Stored items from a collection
□ □ □ □ □ □ □

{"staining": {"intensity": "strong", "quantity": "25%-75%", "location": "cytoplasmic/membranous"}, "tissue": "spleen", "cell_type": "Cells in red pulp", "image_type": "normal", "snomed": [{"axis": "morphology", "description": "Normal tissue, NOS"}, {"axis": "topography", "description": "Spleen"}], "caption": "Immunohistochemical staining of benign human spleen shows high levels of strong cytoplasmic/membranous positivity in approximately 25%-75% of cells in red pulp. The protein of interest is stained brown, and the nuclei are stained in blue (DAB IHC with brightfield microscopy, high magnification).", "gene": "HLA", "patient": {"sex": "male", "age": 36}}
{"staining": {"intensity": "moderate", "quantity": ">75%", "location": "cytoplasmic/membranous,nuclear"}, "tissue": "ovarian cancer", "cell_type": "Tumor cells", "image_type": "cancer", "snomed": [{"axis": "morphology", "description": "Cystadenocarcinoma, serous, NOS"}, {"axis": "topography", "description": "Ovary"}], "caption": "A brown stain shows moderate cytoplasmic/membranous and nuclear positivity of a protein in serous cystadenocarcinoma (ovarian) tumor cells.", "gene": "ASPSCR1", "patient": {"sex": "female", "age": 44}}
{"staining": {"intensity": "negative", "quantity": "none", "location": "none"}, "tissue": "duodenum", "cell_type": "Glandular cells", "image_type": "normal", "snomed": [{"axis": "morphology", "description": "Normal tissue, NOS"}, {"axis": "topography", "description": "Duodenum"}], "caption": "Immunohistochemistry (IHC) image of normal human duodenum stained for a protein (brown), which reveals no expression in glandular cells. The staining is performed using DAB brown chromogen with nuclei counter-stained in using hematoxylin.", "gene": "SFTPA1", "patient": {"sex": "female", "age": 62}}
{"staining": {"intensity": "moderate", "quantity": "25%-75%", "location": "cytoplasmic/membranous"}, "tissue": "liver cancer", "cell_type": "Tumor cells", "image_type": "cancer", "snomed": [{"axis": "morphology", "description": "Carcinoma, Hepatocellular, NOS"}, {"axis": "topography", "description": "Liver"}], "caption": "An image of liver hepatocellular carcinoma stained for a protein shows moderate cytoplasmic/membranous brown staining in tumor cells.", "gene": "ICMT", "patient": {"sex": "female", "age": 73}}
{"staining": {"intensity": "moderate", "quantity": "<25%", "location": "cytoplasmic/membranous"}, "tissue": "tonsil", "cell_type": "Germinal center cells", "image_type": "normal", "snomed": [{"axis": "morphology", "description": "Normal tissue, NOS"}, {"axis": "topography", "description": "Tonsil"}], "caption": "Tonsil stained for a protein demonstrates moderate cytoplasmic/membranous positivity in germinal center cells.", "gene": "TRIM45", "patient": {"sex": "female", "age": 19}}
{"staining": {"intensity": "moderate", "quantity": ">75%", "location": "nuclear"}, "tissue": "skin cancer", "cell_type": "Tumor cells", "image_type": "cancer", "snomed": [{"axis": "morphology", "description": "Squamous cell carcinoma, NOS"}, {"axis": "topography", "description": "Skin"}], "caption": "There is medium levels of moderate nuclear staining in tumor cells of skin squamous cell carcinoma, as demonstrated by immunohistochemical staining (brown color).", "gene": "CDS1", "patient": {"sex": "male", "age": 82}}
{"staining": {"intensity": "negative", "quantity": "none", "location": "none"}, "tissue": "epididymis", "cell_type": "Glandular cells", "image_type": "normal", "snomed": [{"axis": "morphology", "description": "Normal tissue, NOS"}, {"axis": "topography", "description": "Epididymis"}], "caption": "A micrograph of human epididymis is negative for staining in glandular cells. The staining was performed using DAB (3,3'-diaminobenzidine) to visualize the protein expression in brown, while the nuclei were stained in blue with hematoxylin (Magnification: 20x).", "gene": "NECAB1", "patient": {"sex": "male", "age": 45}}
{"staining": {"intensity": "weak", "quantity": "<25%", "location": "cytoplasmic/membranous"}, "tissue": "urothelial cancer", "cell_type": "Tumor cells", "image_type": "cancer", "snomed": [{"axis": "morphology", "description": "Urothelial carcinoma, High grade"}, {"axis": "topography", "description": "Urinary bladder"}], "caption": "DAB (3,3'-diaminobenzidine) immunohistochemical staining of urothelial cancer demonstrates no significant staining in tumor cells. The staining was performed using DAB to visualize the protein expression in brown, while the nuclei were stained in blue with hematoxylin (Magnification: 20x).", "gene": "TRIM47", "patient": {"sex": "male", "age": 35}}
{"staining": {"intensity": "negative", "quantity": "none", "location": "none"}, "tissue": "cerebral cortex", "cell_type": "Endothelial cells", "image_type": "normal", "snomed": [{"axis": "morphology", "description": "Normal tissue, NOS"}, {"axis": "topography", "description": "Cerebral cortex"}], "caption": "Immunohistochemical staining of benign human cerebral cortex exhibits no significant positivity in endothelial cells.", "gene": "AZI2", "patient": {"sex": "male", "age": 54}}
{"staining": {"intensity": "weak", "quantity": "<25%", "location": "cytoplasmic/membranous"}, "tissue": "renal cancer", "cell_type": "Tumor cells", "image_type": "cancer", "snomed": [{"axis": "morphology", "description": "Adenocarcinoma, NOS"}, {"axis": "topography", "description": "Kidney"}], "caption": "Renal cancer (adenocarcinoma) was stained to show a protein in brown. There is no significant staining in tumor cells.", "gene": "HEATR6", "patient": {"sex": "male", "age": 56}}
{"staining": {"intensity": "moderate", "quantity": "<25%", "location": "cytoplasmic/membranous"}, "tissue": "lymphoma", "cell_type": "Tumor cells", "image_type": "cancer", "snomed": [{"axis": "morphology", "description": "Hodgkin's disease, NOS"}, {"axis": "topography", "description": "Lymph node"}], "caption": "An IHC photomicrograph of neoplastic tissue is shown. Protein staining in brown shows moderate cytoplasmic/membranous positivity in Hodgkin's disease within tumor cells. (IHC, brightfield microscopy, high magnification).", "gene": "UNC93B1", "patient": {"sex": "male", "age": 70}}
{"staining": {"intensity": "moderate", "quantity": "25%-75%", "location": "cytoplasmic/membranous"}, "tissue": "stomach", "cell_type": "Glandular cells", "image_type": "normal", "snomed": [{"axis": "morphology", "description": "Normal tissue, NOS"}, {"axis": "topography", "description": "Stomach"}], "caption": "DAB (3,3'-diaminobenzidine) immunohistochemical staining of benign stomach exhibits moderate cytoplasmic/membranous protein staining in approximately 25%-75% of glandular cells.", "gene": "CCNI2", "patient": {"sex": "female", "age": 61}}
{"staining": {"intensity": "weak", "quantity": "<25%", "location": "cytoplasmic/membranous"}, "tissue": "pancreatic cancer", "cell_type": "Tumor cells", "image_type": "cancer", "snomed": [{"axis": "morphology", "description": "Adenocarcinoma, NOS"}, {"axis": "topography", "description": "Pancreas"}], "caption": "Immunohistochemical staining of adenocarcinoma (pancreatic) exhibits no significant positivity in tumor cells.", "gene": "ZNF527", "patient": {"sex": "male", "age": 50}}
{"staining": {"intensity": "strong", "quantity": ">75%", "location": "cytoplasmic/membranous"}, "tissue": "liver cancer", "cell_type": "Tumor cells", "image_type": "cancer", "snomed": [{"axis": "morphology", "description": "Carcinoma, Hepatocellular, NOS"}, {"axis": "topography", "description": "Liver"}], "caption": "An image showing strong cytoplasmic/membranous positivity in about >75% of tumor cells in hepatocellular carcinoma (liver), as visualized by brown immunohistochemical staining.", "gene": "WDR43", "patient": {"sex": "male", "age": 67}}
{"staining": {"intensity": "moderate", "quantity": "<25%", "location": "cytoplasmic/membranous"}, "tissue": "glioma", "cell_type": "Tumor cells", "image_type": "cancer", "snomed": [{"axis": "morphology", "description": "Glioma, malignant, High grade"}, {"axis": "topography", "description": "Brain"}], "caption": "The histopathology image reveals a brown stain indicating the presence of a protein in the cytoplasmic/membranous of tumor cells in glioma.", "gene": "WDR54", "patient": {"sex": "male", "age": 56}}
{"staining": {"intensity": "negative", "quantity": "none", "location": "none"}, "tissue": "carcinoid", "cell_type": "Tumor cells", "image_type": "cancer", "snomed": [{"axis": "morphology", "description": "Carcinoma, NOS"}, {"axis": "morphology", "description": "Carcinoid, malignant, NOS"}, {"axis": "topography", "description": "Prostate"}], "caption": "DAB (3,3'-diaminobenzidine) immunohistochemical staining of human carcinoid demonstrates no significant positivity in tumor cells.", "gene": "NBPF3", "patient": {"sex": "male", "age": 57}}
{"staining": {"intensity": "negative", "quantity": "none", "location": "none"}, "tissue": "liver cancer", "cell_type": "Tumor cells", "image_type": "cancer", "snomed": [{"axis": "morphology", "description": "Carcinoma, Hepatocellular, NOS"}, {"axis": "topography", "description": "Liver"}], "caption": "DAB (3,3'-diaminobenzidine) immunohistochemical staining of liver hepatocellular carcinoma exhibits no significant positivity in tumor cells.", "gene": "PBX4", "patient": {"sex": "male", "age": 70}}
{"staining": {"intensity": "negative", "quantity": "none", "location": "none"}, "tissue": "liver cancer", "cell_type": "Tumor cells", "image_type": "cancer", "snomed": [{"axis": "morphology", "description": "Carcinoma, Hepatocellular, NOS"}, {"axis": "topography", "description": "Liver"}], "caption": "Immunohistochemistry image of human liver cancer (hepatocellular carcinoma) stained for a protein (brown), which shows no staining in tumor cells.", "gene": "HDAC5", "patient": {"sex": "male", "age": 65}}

□ □ □ □ □ □ □

**What this task involves:**
Quote only the stretch of lines that starts the data above and ends with the line containing "brown stain shows", both included.

**Solution:**
{"staining": {"intensity": "strong", "quantity": "25%-75%", "location": "cytoplasmic/membranous"}, "tissue": "spleen", "cell_type": "Cells in red pulp", "image_type": "normal", "snomed": [{"axis": "morphology", "description": "Normal tissue, NOS"}, {"axis": "topography", "description": "Spleen"}], "caption": "Immunohistochemical staining of benign human spleen shows high levels of strong cytoplasmic/membranous positivity in approximately 25%-75% of cells in red pulp. The protein of interest is stained brown, and the nuclei are stained in blue (DAB IHC with brightfield microscopy, high magnification).", "gene": "HLA", "patient": {"sex": "male", "age": 36}}
{"staining": {"intensity": "moderate", "quantity": ">75%", "location": "cytoplasmic/membranous,nuclear"}, "tissue": "ovarian cancer", "cell_type": "Tumor cells", "image_type": "cancer", "snomed": [{"axis": "morphology", "description": "Cystadenocarcinoma, serous, NOS"}, {"axis": "topography", "description": "Ovary"}], "caption": "A brown stain shows moderate cytoplasmic/membranous and nuclear positivity of a protein in serous cystadenocarcinoma (ovarian) tumor cells.", "gene": "ASPSCR1", "patient": {"sex": "female", "age": 44}}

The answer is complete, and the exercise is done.